Hexadecylphosphocholine does not influence phospholipase D and sphingomyelinase activity in human leukemia cells

• Published in: Journal of experimental therapeutics & oncology Vol. 2; no. 4; p. 213
• Main Authors: Berkovic, Dinko, Berkovic, Katharina, Binder, Claudia, Haase, Detlef, Fleer, Eduard A M
• Format: Journal Article
• Language: English
• Published: United States 01.07.2002
• Subjects: Cell Division - drug effects; Humans; Leukemia - enzymology; Phospholipase D - metabolism; Phosphorylcholine - analogs & derivatives; Phosphorylcholine - pharmacology; Sphingomyelin Phosphodiesterase - metabolism; Tumor Cells, Cultured; Tumor Necrosis Factor-alpha - metabolism
• ISSN: 1359-4117
• DOI: 10.1046/j.1359-4117.2002.01036.x

Hexadecylphosphocholine (HePC) is the first representative of the alkylphosphocholines (APC), a new group of biologically active compounds. HePC has pronounced antiproliferative effects on neoplastic cells in vitro and in vivo. The molecular mechanism by which HePC exerts its biological effects is still under investigation. Recently there has been growing evidence that HePC probably interferes with cellular signalling via phospholipases.

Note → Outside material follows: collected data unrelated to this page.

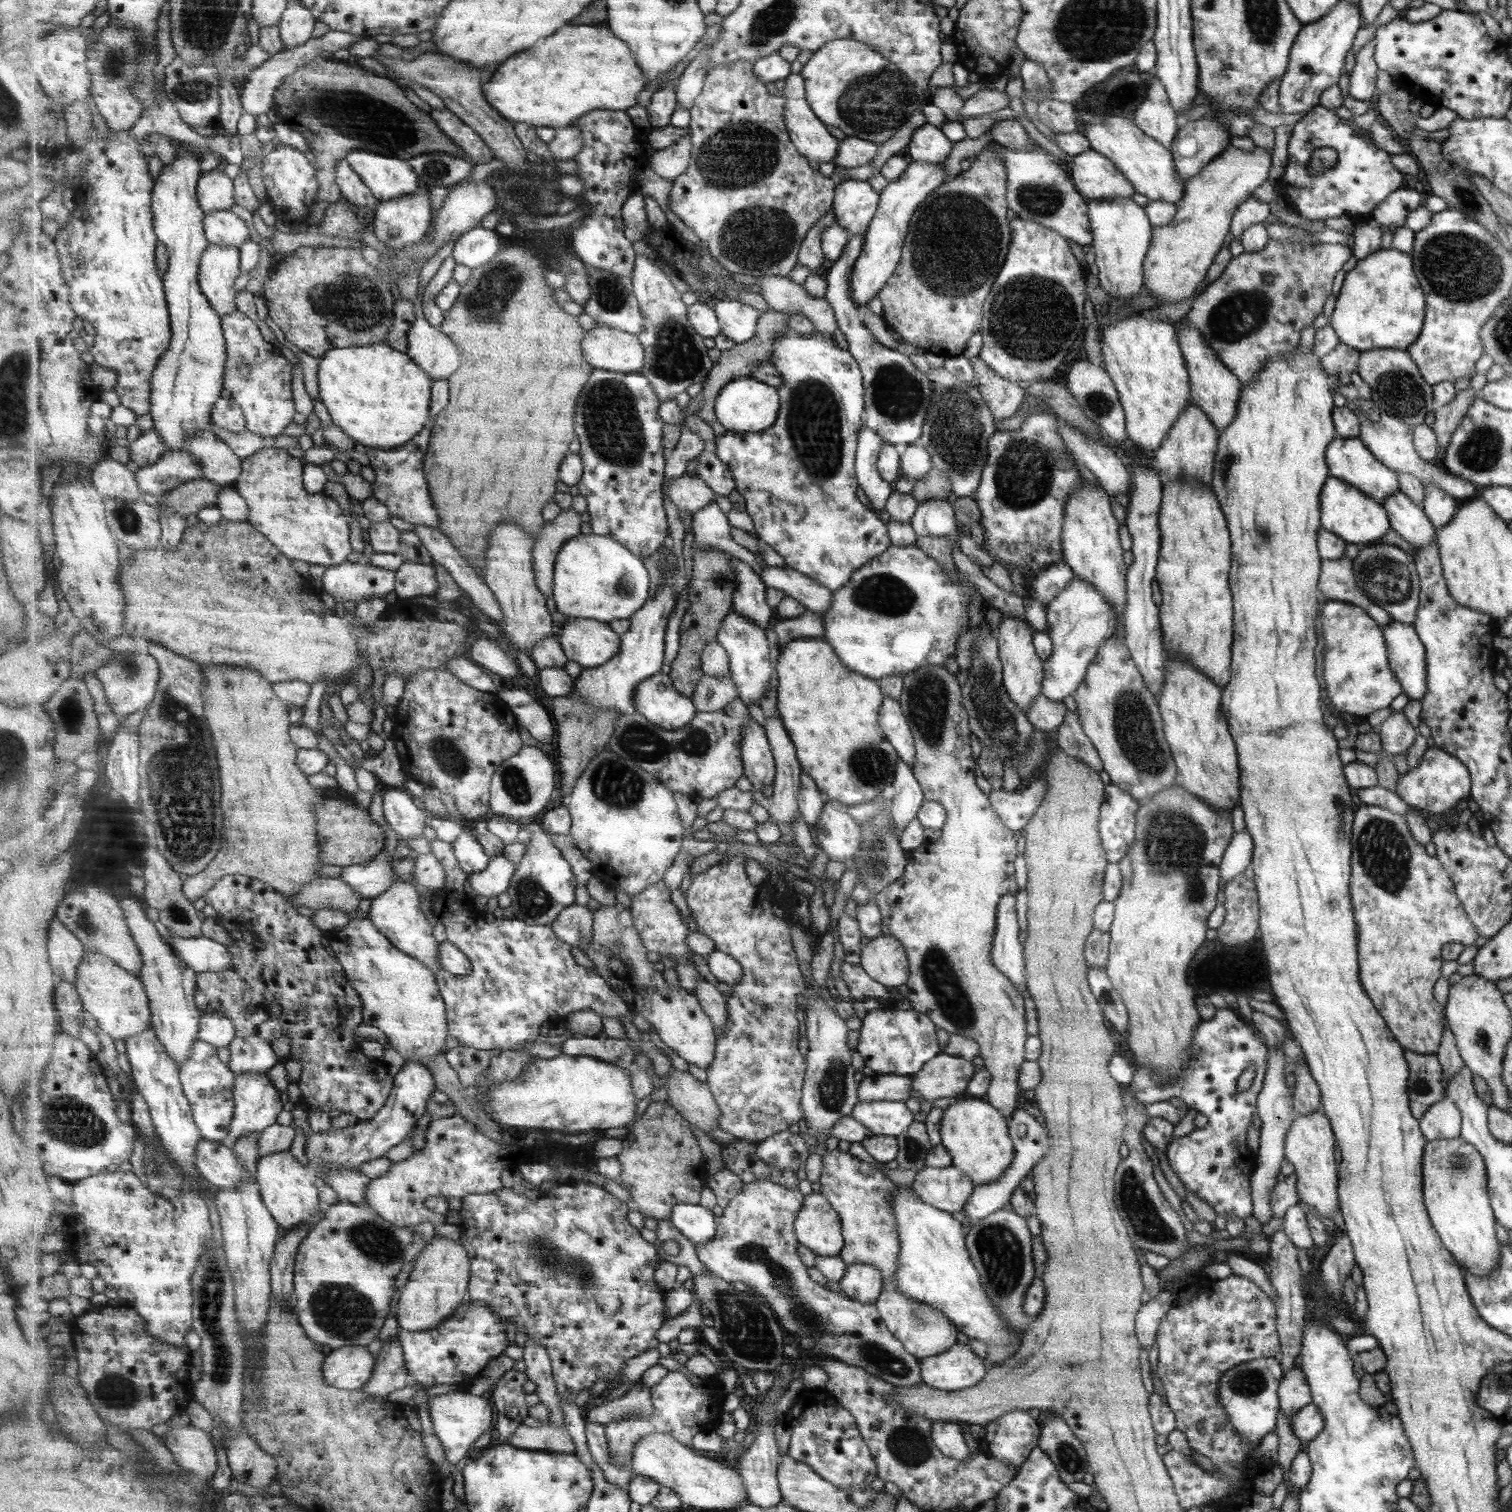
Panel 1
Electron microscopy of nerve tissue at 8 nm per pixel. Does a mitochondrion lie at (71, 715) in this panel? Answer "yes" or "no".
yes

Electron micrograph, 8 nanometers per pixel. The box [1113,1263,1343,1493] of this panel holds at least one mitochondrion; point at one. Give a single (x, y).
(1250, 1381)

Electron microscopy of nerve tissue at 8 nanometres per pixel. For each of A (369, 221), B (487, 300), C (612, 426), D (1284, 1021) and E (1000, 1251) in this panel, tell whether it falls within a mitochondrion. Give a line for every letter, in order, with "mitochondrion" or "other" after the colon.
A: other
B: mitochondrion
C: mitochondrion
D: other
E: mitochondrion

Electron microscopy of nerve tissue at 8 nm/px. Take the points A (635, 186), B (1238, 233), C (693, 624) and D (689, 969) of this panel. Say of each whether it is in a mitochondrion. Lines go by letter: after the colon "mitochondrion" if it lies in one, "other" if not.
A: other
B: other
C: other
D: other

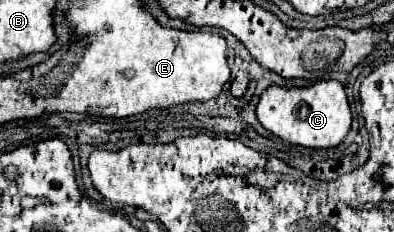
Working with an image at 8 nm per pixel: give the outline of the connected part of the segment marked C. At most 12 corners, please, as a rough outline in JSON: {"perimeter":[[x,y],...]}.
{"perimeter":[[338,80],[270,86],[256,116],[304,148],[338,146],[352,114]]}

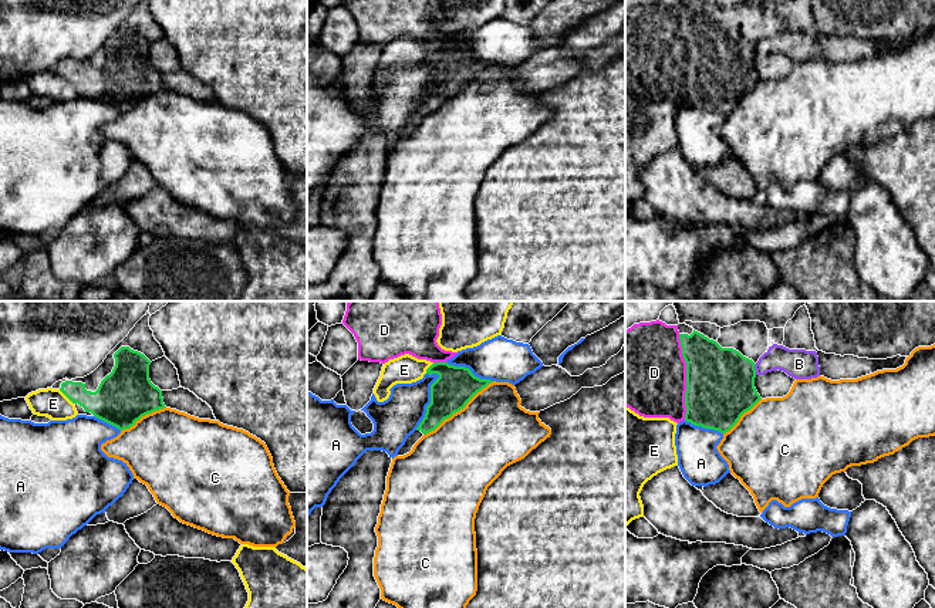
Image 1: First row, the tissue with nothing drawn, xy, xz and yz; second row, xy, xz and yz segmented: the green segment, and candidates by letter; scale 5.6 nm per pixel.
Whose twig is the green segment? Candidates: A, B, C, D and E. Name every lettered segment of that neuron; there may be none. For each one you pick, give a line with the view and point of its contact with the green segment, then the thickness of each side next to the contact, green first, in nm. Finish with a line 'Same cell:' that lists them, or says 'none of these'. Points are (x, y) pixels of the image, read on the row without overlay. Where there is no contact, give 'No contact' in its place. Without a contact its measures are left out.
D: Touches green at yz (687, 58). Thickness 380 nm (green) against 460 nm
Same cell: D

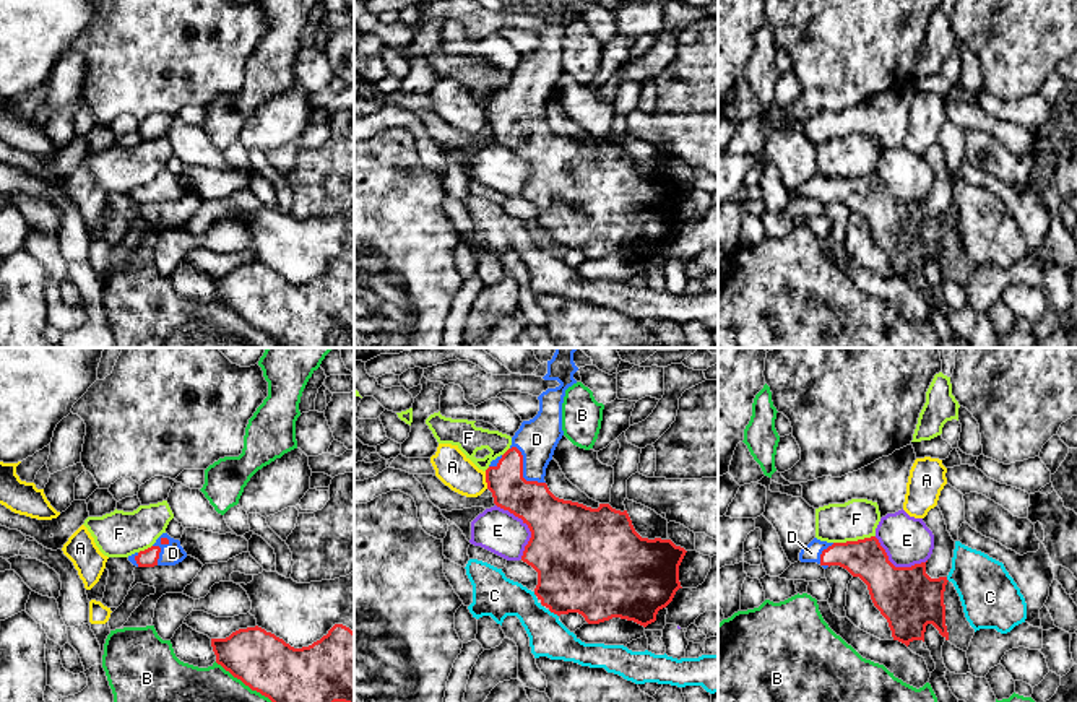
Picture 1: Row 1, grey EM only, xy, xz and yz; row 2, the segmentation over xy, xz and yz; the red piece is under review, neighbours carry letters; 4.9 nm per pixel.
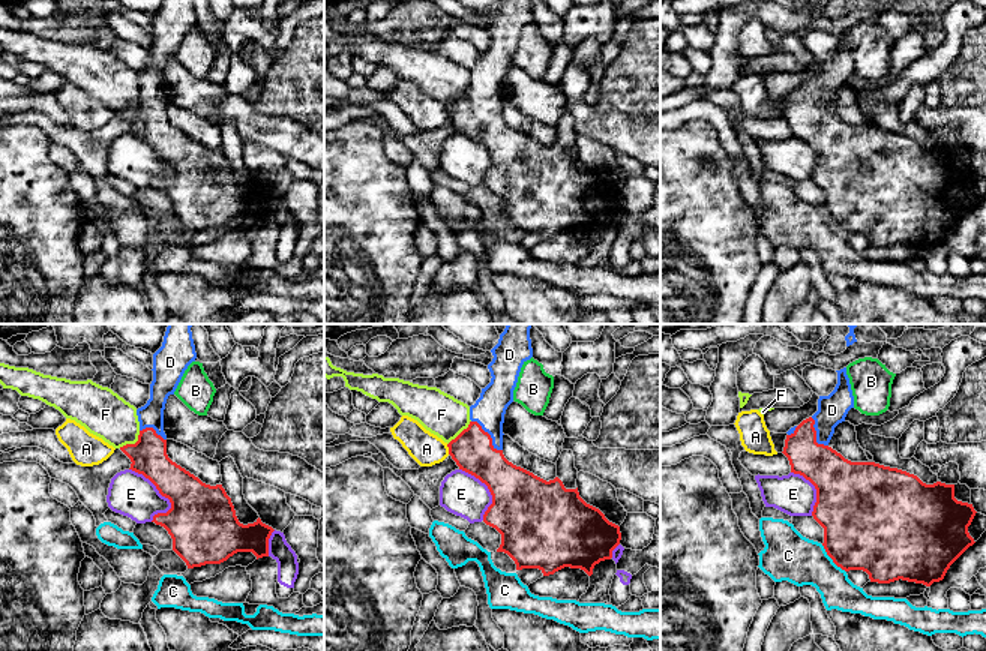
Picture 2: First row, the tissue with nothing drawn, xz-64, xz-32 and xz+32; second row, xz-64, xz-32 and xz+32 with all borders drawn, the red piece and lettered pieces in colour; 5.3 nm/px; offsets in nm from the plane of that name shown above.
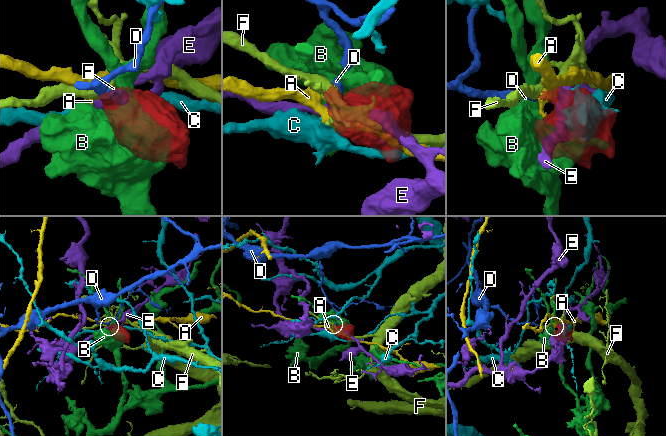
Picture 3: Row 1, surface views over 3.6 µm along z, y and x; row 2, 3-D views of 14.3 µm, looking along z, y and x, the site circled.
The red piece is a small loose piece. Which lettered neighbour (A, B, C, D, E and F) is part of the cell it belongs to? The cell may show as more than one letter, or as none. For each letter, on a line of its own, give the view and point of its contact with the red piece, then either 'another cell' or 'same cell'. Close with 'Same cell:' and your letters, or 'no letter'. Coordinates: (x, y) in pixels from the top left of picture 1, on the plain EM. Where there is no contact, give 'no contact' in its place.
A: contact xz (486, 116); another cell
B: contact xy (250, 324); another cell
C: contact xz (553, 247); another cell
D: contact xz (522, 108); same cell
E: contact xz (528, 163); another cell
F: contact yz (853, 177); another cell
Same cell: D

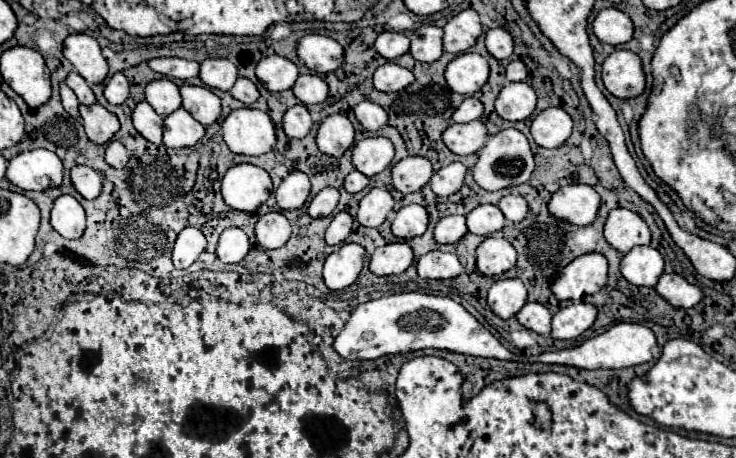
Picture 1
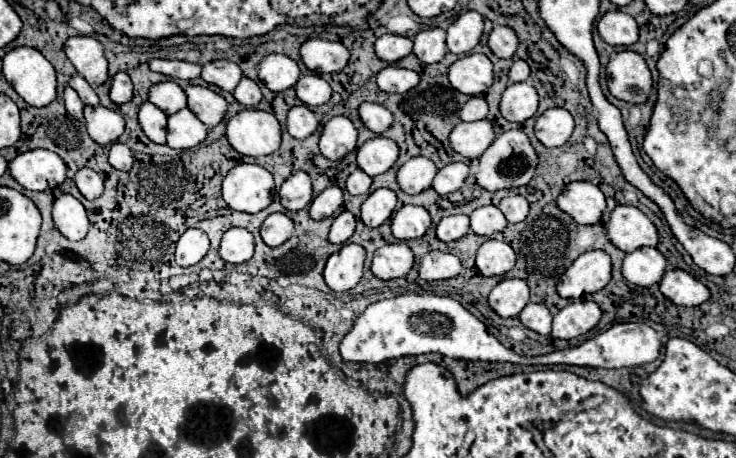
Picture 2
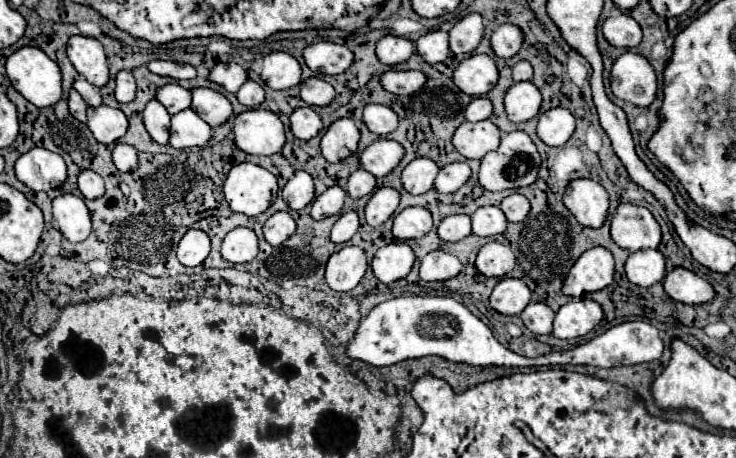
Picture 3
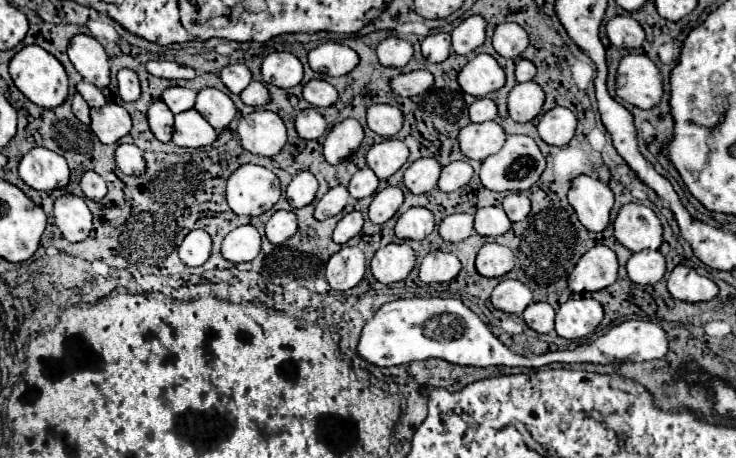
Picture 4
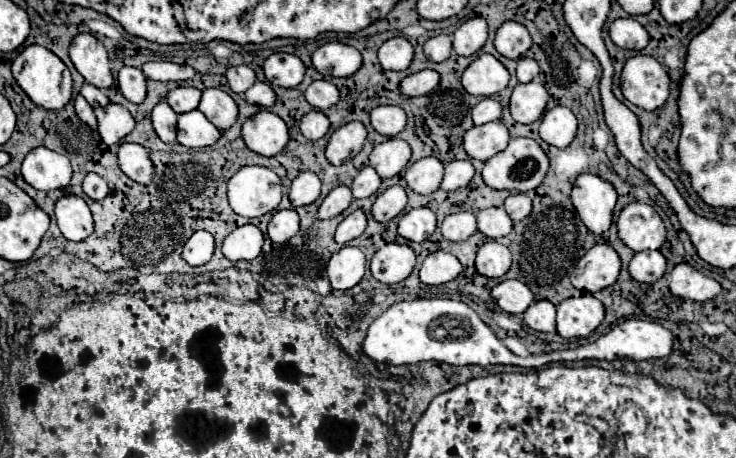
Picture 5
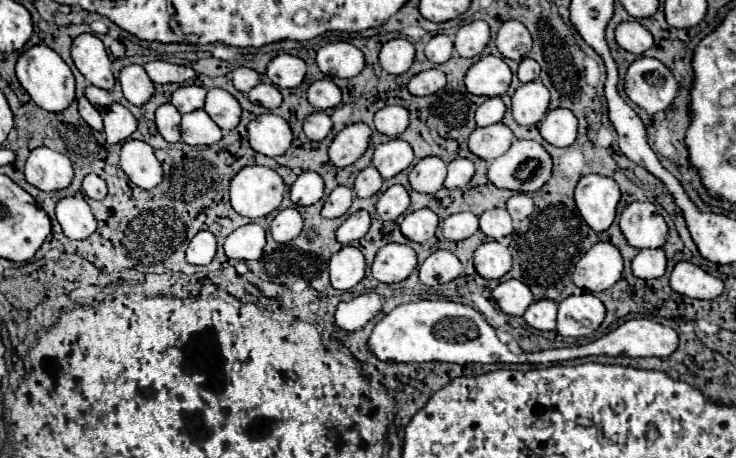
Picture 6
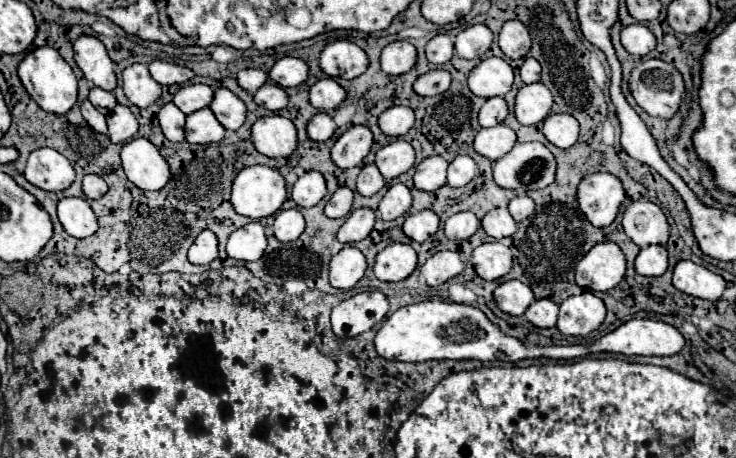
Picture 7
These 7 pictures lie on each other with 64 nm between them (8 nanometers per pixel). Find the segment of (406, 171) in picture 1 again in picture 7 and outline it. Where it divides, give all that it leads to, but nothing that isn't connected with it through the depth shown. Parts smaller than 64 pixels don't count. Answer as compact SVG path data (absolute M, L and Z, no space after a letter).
M430 156L416 166L414 186L426 192L442 188L446 184L446 170L448 162L442 156Z

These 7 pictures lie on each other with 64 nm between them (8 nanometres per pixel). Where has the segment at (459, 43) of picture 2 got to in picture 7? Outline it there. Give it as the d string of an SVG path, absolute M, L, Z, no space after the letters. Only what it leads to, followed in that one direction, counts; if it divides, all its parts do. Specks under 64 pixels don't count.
M474 24L470 28L464 28L454 38L454 48L460 58L480 58L490 50L492 44L492 32L484 24Z

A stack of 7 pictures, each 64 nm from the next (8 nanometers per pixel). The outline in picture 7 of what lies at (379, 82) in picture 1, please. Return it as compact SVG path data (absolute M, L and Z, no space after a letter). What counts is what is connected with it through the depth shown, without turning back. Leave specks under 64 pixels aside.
M430 70L414 82L414 92L420 96L436 96L450 88L452 76L446 70Z

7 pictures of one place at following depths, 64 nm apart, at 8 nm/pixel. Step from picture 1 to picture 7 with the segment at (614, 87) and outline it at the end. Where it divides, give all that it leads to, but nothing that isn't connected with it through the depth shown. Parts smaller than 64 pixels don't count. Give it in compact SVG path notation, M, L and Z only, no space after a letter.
M646 58L630 74L630 92L640 108L656 118L674 118L684 96L682 74L664 60Z

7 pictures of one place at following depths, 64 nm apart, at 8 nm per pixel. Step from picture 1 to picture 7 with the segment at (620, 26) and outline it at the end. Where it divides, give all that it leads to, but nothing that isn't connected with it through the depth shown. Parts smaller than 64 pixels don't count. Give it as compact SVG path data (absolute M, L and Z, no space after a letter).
M632 24L622 30L622 46L632 56L646 56L656 48L656 36L646 24Z

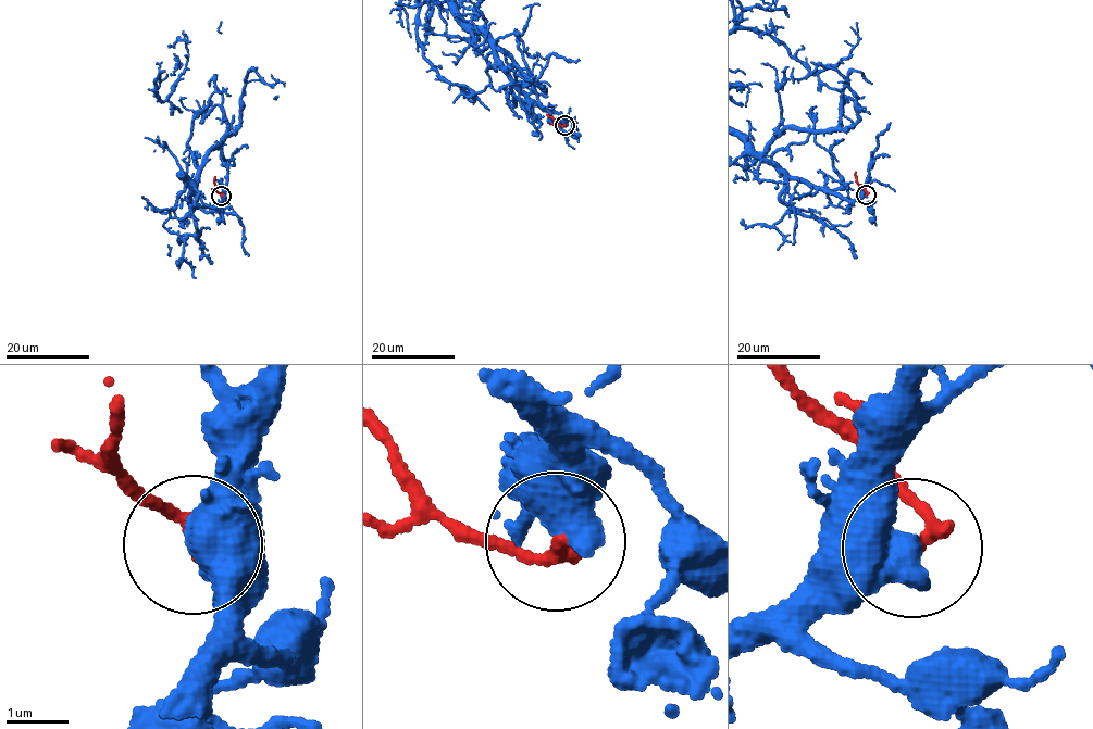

It has been shown to inhibit both forms of phospholipase C (PLC), the phosphatidylinositol- and the phosphatidylcholine-specific PLC, and phospholipase A2. Here we present data showing that HePC inhibits the activity of phospholipase D in vitro, whereas the action of this enzyme in leukemic cell lines is not affected. Furthermore HePC does not seem to disturbed the activity of sphingomyelinase, another enzyme of phospholipid metabolism which has been shown to play an important role in cellular signalling as well.